═══ SELECTED PASSAGE ═══

Wednesday, May 23, 2012

The Devil is in the Details!

Section 1:

     The road to hell is paved with good intentions.  What I am talking about is about the notion of home ownership linked to the American Dream. Modern American dream theory, or perhaps 50’s to early 00’s, is that the American Dream  is the house with the white picket fence, a dog named sparky, and that rascal neighbor child who will eventually date your daughter creating  hilarious sitcom material and run on sentences. Next thing you know, policies start being implemented to put people in homes because everyone should have a home.  Firms start bundling mortgages, I will skip over the complicated process of doing so but the Learning Object and the visual video history found in the resources section provide good information on how the process works,  enabled this to happen.
   
       Fast-forward and you have the entrenched entitlement philosophy where Wall Street is trying to out due Fannie and Freddie, corruption in government and Wall Street, promoting bad predatory practices so people can get into homes, even if they cannot afford it, in exchange for votes, and thus the perfect storm is born. That is what I find interesting about the section. An idea everyone thinks is good, home ownership.  While the idea of property ownership, and its status in society, was something to be attainable in the founding of the country, there is a reason why the phrase “Life, Liberty, and the pursuit of Property” was changed to “Life, Liberty, and the Pursuit of Happiness.” It’s a more realistic outlook, not everyone at the time, and today in regards of home ownership, can or should have property. Also happiness creates a better, optimistic, view that invokes feelings of freedom than the idea of property.
     
      What we can do with this in the secondary social studies classroom, is to compare modern views of what is “the founding spirit of America” with what the founders actually said. We can have students compare past politicians and economists expressing home-ownership and the American Dream with the founding ideas expressed by the Founding fathers, even the letters between two founders who did not agree with each other. We can also use this to teach students to think critically, as the idea of the “American Dream” had no origins within the foundation of the country.

Section 2:
     To answer question number 4. No. So long as there is corruption and greed in Washington and Wall Street there will be another crisis. In addition, when those who helped cause the crisis, or who blundered through it, are writing the bills to prevent it, my faith in the bill's ability to do anything positive is no existent. We had regulatory committees full of people who benefited from Fannie and Freddie, who got friends and loved ones in jobs, who lambasted the regulator, people who have gone back and forth between these companies to Washington and back to these quasi-governmental companies.  When the blind lead the blind, we are likely to fall into a hole.

═══

◆ WHAT YOU NEED TO DO:
**A.** In the blog post on home ownership and the American Dream, which phrase does the writer say was changed to "Life, Liberty, and the Pursuit of Happiness"?
**B.** Render this sentence from the blog post on home ownership and the American Dream in Spanish: "When the blind lead the blind, we are likely to fall into a hole."
**C.** Pick up the blog post on home ownership and the American Dream after its final sentence and keep writing it.

═══ ENTRIES SHOWN ═══

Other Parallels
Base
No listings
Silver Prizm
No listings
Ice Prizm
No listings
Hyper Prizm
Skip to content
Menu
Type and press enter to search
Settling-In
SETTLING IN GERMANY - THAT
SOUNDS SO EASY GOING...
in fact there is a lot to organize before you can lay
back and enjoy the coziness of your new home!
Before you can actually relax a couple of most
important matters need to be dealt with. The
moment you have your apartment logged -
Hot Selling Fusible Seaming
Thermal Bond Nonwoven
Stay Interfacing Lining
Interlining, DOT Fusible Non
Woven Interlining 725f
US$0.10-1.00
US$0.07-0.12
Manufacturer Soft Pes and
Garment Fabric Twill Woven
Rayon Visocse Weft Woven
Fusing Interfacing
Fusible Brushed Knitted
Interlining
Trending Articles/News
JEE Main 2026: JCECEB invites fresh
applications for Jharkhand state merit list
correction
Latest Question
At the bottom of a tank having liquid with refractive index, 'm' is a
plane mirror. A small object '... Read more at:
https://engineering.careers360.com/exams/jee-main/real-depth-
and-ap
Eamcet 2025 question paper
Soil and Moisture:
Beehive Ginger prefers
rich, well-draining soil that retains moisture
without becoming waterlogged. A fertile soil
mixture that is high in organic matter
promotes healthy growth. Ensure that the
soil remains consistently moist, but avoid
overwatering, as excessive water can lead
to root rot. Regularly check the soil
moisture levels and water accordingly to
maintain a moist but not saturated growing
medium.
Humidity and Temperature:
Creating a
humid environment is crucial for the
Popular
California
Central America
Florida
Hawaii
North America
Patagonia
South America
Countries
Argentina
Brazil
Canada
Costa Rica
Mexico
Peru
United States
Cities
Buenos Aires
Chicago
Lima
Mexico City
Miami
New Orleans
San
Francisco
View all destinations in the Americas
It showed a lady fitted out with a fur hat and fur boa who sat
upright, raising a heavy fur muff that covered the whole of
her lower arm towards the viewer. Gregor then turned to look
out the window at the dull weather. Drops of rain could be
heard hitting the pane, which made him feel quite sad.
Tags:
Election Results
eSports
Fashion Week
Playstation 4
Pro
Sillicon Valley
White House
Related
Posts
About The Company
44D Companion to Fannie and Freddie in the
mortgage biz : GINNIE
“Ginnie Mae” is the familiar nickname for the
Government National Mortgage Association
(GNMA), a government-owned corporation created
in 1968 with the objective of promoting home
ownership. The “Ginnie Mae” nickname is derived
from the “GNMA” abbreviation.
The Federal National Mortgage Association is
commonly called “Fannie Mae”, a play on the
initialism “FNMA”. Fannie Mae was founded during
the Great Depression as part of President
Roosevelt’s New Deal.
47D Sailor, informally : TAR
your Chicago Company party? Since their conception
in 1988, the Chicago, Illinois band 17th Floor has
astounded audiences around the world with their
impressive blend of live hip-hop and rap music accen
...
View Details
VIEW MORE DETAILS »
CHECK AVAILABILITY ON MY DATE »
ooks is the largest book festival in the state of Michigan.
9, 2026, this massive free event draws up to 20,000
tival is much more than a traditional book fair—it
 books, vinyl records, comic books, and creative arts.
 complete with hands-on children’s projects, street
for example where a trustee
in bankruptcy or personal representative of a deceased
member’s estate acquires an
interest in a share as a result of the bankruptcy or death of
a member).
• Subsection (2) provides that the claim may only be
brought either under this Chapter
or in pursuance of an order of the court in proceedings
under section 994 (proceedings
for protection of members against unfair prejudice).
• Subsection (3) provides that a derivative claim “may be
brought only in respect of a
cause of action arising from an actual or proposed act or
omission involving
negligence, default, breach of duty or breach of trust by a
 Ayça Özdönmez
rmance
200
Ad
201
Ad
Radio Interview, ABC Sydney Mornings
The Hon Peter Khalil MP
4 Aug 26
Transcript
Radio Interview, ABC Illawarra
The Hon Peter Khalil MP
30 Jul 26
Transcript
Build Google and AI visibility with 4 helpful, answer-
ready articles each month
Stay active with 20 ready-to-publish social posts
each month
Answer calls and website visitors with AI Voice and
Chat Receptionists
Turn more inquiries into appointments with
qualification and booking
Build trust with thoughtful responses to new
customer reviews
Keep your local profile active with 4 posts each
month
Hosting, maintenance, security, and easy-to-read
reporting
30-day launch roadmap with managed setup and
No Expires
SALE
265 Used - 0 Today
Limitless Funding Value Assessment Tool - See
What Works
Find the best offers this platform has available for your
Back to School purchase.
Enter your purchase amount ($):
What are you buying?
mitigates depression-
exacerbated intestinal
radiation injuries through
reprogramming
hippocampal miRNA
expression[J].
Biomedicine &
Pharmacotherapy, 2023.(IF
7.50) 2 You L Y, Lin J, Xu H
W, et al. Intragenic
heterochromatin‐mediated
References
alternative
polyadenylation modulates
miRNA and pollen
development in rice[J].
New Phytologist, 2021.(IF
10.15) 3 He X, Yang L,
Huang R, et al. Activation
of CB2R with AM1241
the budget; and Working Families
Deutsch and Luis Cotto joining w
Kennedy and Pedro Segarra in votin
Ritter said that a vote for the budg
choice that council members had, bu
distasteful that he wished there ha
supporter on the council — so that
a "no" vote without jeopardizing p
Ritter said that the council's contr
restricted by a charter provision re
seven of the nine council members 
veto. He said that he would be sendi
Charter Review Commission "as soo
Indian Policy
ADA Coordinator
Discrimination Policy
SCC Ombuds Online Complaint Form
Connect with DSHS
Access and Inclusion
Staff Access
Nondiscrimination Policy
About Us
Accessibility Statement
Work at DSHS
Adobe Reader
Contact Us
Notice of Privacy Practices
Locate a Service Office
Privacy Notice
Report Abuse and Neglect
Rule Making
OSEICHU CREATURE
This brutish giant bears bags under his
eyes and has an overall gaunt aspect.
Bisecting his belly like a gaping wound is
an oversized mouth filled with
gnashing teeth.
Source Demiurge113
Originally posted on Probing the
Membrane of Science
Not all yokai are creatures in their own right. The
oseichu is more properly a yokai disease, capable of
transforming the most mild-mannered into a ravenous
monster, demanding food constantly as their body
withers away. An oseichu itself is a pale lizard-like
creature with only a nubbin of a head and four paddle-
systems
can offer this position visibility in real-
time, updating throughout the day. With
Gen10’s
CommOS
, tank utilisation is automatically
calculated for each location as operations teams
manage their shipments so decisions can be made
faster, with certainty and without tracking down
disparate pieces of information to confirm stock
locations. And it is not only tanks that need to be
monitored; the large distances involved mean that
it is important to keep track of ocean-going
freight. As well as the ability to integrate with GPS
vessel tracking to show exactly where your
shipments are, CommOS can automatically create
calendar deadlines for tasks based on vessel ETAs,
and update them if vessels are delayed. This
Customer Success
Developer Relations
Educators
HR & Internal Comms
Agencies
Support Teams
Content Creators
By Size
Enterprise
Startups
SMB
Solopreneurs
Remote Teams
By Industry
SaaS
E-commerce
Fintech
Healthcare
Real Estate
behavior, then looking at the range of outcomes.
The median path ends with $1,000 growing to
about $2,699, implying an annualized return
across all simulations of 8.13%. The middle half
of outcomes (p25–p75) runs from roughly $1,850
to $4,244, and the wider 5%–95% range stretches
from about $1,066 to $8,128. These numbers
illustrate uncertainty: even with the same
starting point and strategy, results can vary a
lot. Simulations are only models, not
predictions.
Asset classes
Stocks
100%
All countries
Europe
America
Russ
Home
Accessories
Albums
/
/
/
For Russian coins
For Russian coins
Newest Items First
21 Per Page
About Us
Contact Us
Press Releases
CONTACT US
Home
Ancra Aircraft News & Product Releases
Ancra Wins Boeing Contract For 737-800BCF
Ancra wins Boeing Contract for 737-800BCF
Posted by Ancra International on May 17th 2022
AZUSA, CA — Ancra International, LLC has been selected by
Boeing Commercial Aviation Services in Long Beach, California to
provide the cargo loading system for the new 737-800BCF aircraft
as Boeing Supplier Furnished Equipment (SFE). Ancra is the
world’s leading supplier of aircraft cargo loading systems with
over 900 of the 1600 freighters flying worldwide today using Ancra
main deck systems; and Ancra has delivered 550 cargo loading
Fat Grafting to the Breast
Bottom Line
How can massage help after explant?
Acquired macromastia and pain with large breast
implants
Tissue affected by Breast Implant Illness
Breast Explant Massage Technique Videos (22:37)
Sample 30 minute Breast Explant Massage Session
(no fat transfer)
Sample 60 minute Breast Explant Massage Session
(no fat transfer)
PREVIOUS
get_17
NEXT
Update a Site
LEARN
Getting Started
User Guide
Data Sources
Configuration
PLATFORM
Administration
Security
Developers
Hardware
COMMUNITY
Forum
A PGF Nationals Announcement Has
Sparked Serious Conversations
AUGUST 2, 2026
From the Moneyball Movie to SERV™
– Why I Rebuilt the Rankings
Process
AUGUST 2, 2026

═══

◆ YOUR WRITTEN ANSWERS:
**A.** "Life, Liberty, and the pursuit of Property"

**B.** Cuando los ciegos guían a los ciegos, es probable que caigamos en un hoyo.

**C.**
    
     In addition, even if these safeguards are placed in, there are chances that the very preventatives we place may end up causing another crisis, or prolong the crisis making a bigger crisis; unintended consequences.   We cannot stop all crisis from happening, what we can do is adapt correctly, and respond correctly, to the ones that we face. 
     
     The way our economic system is set up, there will be booms and busts as the market fluctuates. There have been times when things have crashed, 1920. The response was to let the market correct itself and we got the roaring 1920s. It crashed in the 1930s, where some say our response to the 1930 crisis, not letting things work out itself,  prolonged the Great Depression. then again that was a different time, each crisis is different. as much as history repeats itself, the details are not always the same. 
   
      In today's age, we all want control, we do not like chaos, or what we perceive as chaos. That is why the idea of controlling the market to get the booms without the busts, having cake and eating it too, is a temptatious idea. This is a fallacy because  you can have a controlled economy and it will have crisis. The prolonged crisis of those tends to be an inward collapse.
   
      In conclusion, we cannot control life. Sometimes bad things happen. We as a society have to let go of the idea that we can control everything, that there is no risk in life, that we can have our cake and eat it too. You cannot have the good times without the bad. Therefore there will be another crisis. How we respond to it will be key to how it is remembered. It is easy to remember the crisis gone wrong, rarely do we remember when the crisis went right.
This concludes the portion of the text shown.